Items listed in a dataset:
----

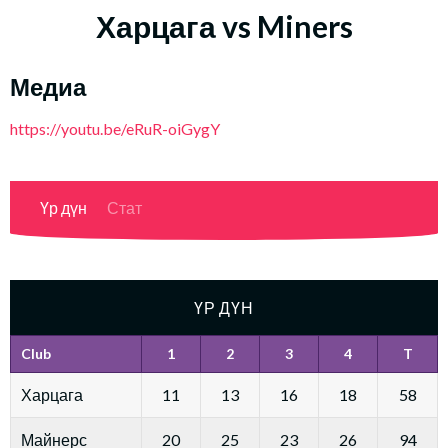
Харцага vs Miners
Медиа
https://youtu.be/eRuR-oiGygY
Үр дүн
Стат
ҮР ДҮН
Club
1
2
3
4
T
Харцага
11
13
16
18
58
Майнерс
20
25
23
26
94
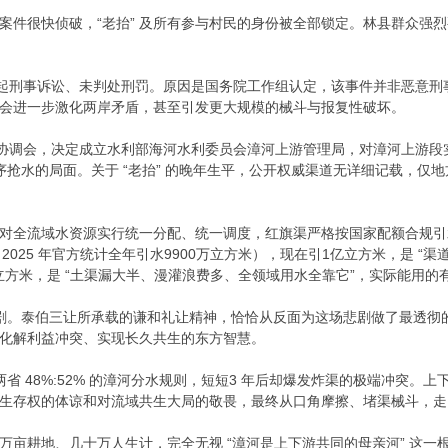
案件很快侦破，“老抬” 及所有参与村民的身份被全部锁定。林县群众强
提起刑事诉讼、未判处刑罚。原因是国务院工作组认定，该事件并非恶意
会进一步激化两岸矛盾，甚至引发更大规模的械斗与报复性破坏。
河水事协调会，决定成立水利部海河水利委员会漳河上游管理局，对漳河上游段
无序抢水的局面。关于 “老抬” 的晚年生平，公开权威渠道无详细记载，
全流域水资源实行统一分配、统一调度，红旗渠严格按国家配额合规引水，
米（2025 年官方统计全年引水9900万立方米），现在引1亿立方米，是
立方米，是 “土渠漏大半、漫灌浪费多、全领域用水全靠它”，实际能用的有
输悲剧。泰伯三让所承载的谦和礼让精神，恰恰从反面为这场悲剧做了最透
化解利益冲突、实现长久共生的东方智慧。
两省 48%:52% 的漳河分水规则，短短3 年后却爆发炸渠的极端冲突。
生存权的体谅和对流域共生大局的敬畏，最终从口角摩擦、堵渠械斗，走
耕地、几十万人生计，完全无视 “漳河是上下游共同的母亲河” 这一根本，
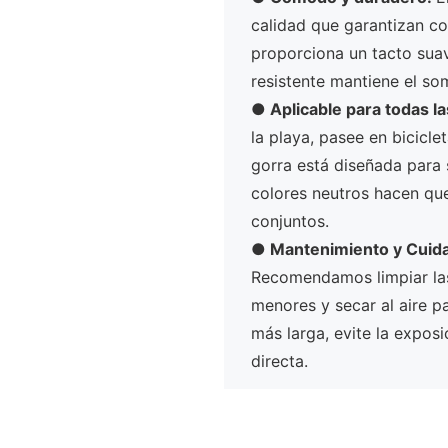
calidad que garantizan co
proporciona un tacto suav
resistente mantiene el so
●
Aplicable para todas l
la playa, pasee en bicicle
gorra está diseñada para 
colores neutros hacen qu
conjuntos.
●
Mantenimiento y Cuid
Recomendamos limpiar l
menores y secar al aire pa
más larga, evite la exposi
directa.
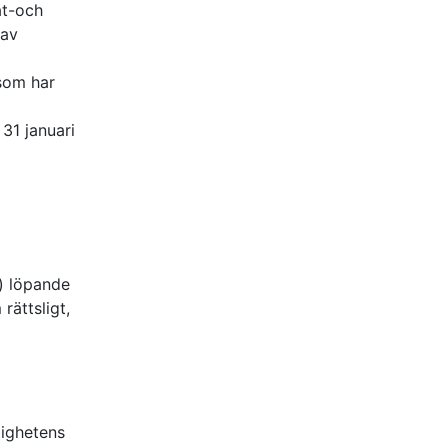
at-och
 av
som har
31 januari
t) löpande
rättsligt,
dighetens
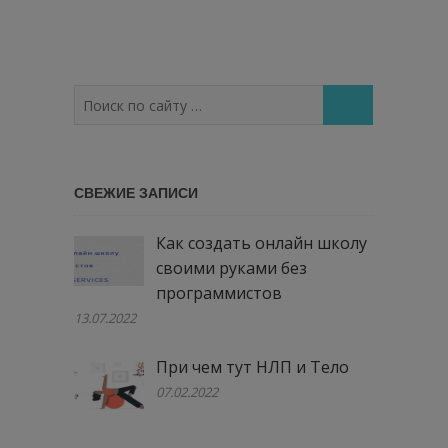
Поиск
по
сайту
…
СВЕЖИЕ ЗАПИСИ
Как создать онлайн школу
своими руками без
программистов
13.07.2022
При чем тут НЛП и Тело
07.02.2022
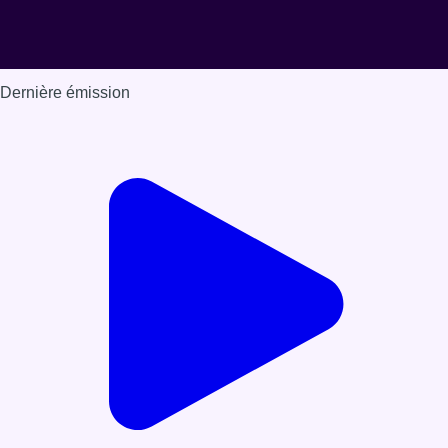
Dernière émission
Voir nos dernières émissions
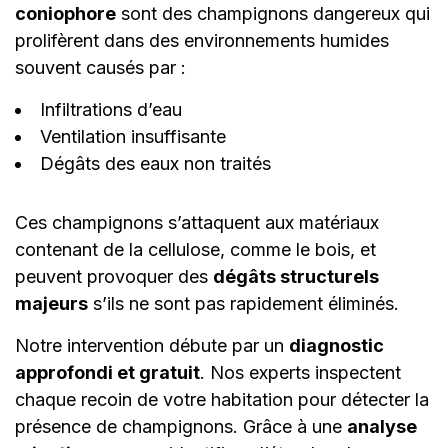
coniophore
sont des champignons dangereux qui
prolifèrent dans des environnements humides
souvent causés par :
Infiltrations d’eau
Ventilation insuffisante
Dégâts des eaux non traités
Ces champignons s’attaquent aux matériaux
contenant de la cellulose, comme le bois, et
peuvent provoquer des
dégâts structurels
majeurs
s’ils ne sont pas rapidement éliminés.
Notre intervention débute par un
diagnostic
approfondi et gratuit
. Nos experts inspectent
chaque recoin de votre habitation pour détecter la
présence de champignons. Grâce à une
analyse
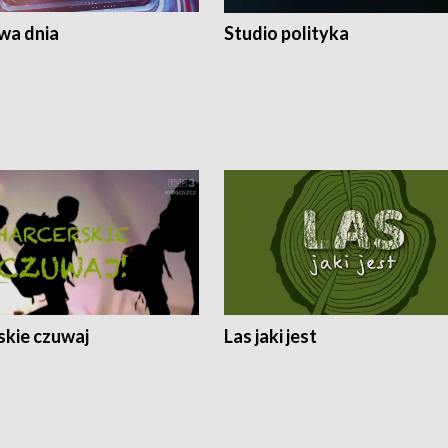
a dnia
Studio polityka
skie czuwaj
Las jaki jest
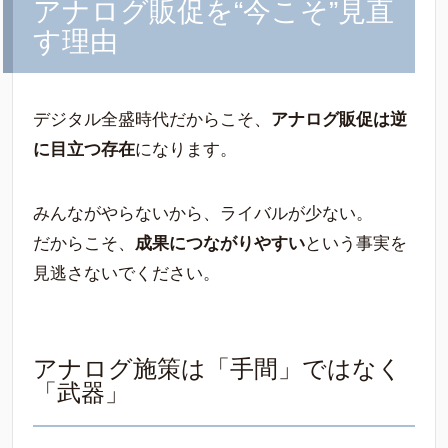
アナログ販促を“今こそ”見直
す理由
デジタル全盛時代だからこそ、
アナログ販促は逆
に目立つ存在
になります。
みんながやらないから、ライバルが少ない。
だからこそ、
成果につながりやすい
という事実を
見逃さないでください。
アナログ施策は「手間」ではなく
「武器」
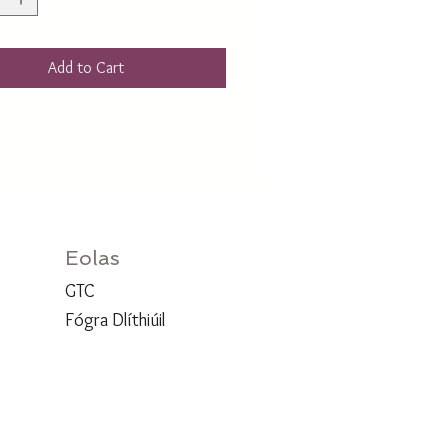
Add to Cart
Eolas
GTC
Fógra Dlíthiúil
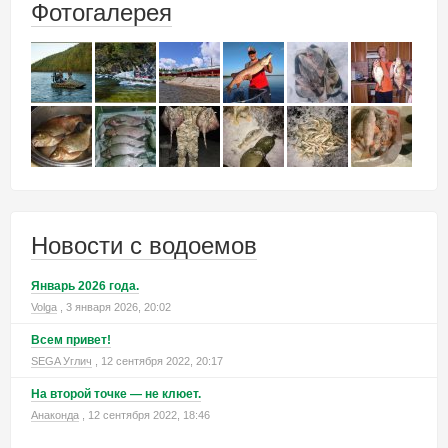
Фотогалерея
Новости с водоемов
Январь 2026 года.
Volga
, 3 января 2026, 20:02
Всем привет!
SEGA Углич
, 12 сентября 2022, 20:17
На второй точке — не клюет.
Анаконда
, 12 сентября 2022, 18:46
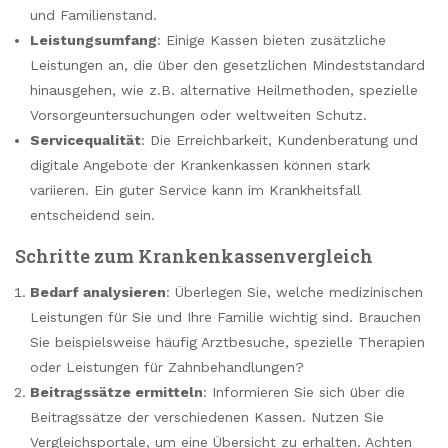
und Familienstand.
Leistungsumfang
: Einige Kassen bieten zusätzliche
Leistungen an, die über den gesetzlichen Mindeststandard
hinausgehen, wie z.B. alternative Heilmethoden, spezielle
Vorsorgeuntersuchungen oder weltweiten Schutz.
Servicequalität
: Die Erreichbarkeit, Kundenberatung und
digitale Angebote der Krankenkassen können stark
variieren. Ein guter Service kann im Krankheitsfall
entscheidend sein.
Schritte zum Krankenkassenvergleich
Bedarf analysieren
: Überlegen Sie, welche medizinischen
Leistungen für Sie und Ihre Familie wichtig sind. Brauchen
Sie beispielsweise häufig Arztbesuche, spezielle Therapien
oder Leistungen für Zahnbehandlungen?
Beitragssätze ermitteln
: Informieren Sie sich über die
Beitragssätze der verschiedenen Kassen. Nutzen Sie
Vergleichsportale, um eine Übersicht zu erhalten. Achten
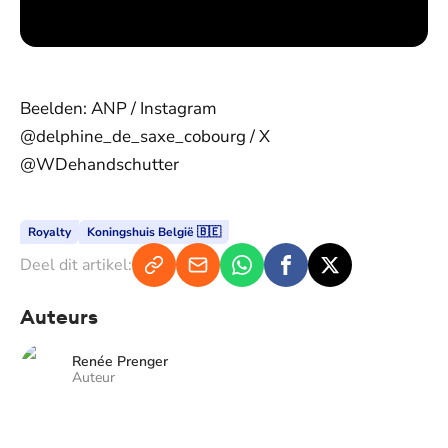
Beelden: ANP / Instagram
@delphine_de_saxe_cobourg / X
@WDehandschutter
Royalty
Koningshuis België 🇧🇪
Deel dit artikel:
Auteurs
Renée Prenger
Auteur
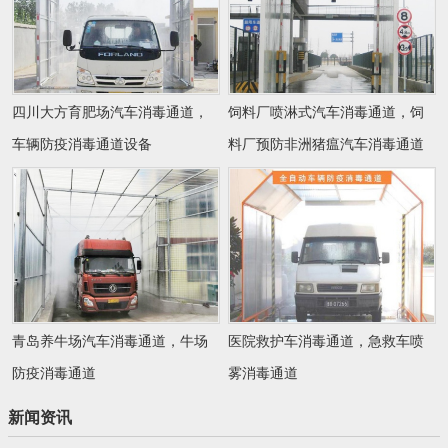
四川大方育肥场汽车消毒通道，
饲料厂喷淋式汽车消毒通道，饲
车辆防疫消毒通道设备
料厂预防非洲猪瘟汽车消毒通道
青岛养牛场汽车消毒通道，牛场
医院救护车消毒通道，急救车喷
防疫消毒通道
雾消毒通道
新闻资讯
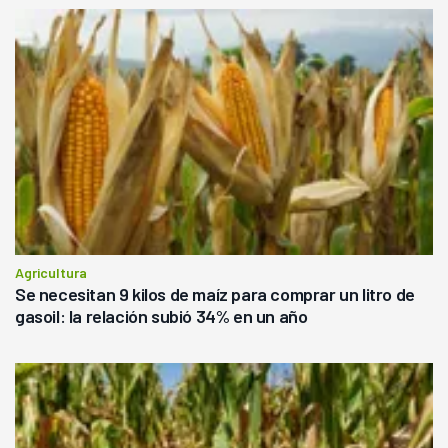
Agricultura
Se necesitan 9 kilos de maíz para comprar un litro de
gasoil: la relación subió 34% en un año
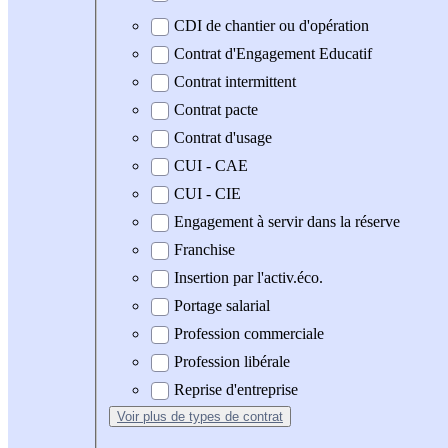
CDI de chantier ou d'opération
Contrat d'Engagement Educatif
Contrat intermittent
Contrat pacte
Contrat d'usage
CUI - CAE
CUI - CIE
Engagement à servir dans la réserve
Franchise
Insertion par l'activ.éco.
Portage salarial
Profession commerciale
Profession libérale
Reprise d'entreprise
Voir plus
de types de contrat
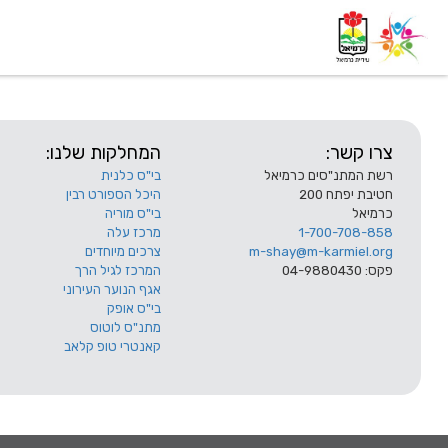
דף בית
אודות
השלוחות
צרו קשר:
המחלקות שלנו:
רשת המתנ"סים כרמיאל
בי"ס כלנית
חטיבת יפתח 200
היכל הספורט רבין
כרמיאל
בי"ס מוריה
1-700-708-858
מרכז עלה
m-shay@m-karmiel.org
צרכים מיוחדים
פקס: 04-9880430
המרכז לגיל הרך
אגף הנוער העירוני
בי"ס אופק
מתנ"ס לוטוס
קאנטרי טופ קלאב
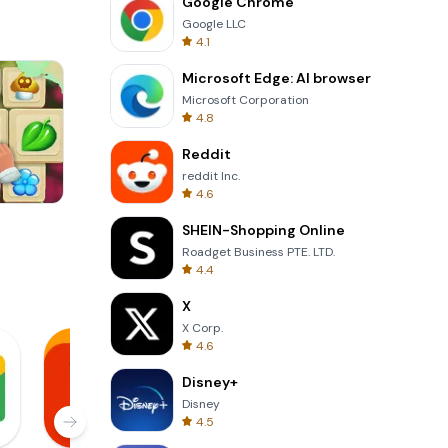
Google Chrome
Google LLC
4.1
Microsoft Edge: AI browser
Microsoft Corporation
4.8
Reddit
reddit Inc.
4.6
3D Free Kick
SHEIN-Shopping Online
Roadget Business PTE. LTD.
4.4
X
X Corp.
4.6
Disney+
Disney
4.5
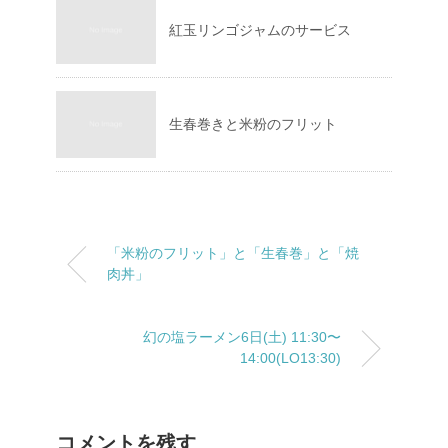
紅玉リンゴジャムのサービス
生春巻きと米粉のフリット
「米粉のフリット」と「生春巻」と「焼
肉丼」
幻の塩ラーメン 6日(土) 11:30〜
14:00(LO13:30)
コメントを残す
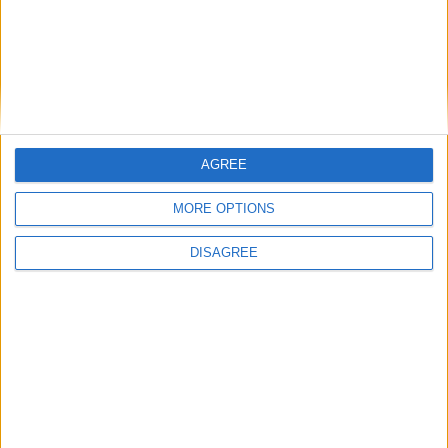
Trancoso abriu as portas à Feira de São
Bartolomeu, a mais antiga Feira Franca
de Portugal
AGREE
MORE OPTIONS
DISAGREE
Serra da Marofa recebeu noite de
observação astronómica e preparou
população para o eclipse solar de 12 de
agosto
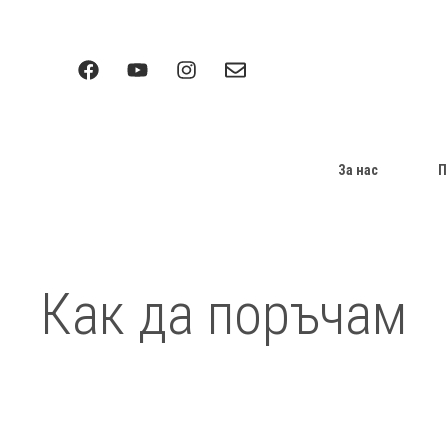
Към
съдържанието
За нас
П
Как да поръчам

----

EXERCISE BRIEF:
Search the data for the string "oder" and copy every line where it appears.

SOLUTION:
Vorsorgeuntersuchungen oder weltweiten Schutz.
oder Leistungen für Zahnbehandlungen?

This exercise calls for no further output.